Wednesday, December 05, 2012

a critical juncture

 Here are daily bar charts of the Dow and the S&P 500 going back to the 2011 tops.

As you know I turned bullish on the averages when the S&P showed strength above the midpoint of its drop from the September 2012 top. Since that time the advance-decline line has rallied almost all the way back to that September top while the big European stock markets have actually been showing more strength than the US.

Another bullish factor is the constant stream of news and commentary about the US "fiscal cliff" negotiations. I think what's happening here is akin to a magician's "sleight of hand". All the bearish talk about the fiscal cliff is background to a market rally.
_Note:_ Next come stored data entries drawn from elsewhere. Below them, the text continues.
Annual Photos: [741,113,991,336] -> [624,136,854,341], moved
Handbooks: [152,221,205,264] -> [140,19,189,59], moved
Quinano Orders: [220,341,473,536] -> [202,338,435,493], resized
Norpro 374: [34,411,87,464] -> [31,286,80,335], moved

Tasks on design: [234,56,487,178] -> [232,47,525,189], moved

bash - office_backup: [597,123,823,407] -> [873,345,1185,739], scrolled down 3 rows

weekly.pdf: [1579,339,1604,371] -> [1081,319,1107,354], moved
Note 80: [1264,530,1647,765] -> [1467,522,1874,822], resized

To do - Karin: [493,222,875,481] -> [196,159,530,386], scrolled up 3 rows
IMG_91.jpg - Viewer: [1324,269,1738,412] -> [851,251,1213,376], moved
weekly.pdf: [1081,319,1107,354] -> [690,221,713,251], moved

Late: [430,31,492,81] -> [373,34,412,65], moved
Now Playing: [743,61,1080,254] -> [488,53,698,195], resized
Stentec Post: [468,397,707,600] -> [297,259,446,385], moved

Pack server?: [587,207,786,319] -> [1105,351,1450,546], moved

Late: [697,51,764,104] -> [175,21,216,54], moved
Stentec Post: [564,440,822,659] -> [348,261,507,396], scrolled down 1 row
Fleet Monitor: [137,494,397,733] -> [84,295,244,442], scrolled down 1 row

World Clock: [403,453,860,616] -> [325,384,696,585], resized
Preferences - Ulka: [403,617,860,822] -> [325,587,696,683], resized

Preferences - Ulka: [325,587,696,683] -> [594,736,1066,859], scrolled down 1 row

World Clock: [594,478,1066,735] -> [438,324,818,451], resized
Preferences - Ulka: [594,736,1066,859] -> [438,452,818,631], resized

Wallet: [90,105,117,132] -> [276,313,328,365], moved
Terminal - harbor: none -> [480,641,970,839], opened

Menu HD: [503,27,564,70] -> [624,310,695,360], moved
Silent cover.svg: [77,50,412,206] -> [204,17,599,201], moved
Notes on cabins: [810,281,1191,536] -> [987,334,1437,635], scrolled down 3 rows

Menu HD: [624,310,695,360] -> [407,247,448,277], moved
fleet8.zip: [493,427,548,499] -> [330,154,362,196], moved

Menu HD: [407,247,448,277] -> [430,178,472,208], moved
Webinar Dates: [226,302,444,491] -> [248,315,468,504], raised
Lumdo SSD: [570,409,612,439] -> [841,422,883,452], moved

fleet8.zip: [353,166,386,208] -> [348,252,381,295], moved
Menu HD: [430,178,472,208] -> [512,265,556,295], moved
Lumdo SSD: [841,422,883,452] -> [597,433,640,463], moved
When some sort or agreement is reached a top will probably be near to hand.

Despite my current bullish stance I am watching for one potential bearish development very carefully. Notice that both market averages have rallied to declining 50 day moving averages after breaking below their 200 day moving averages at the November lows. And this after a bull market which lasted 42 months, longer than average. If the averages roll over from here without first going much above their 50 day moving averages I will abandon my current bullish views and start looking for a drop below the November lows. This in turn would be definite evidence that a bear market is underway.

A number of Lindsay fans have asked me whether I think the current rally is establishing point 27 of George Lindsay's domed house formation. Frankly, I don't think it matters much because there are examples of points 27 which are the actual bull market top, above the high at point 23. The thing to remember is that the next extended break, whether it begins from  below the September 2012 top or from above it is likely to drop the market below the November 2012 low point.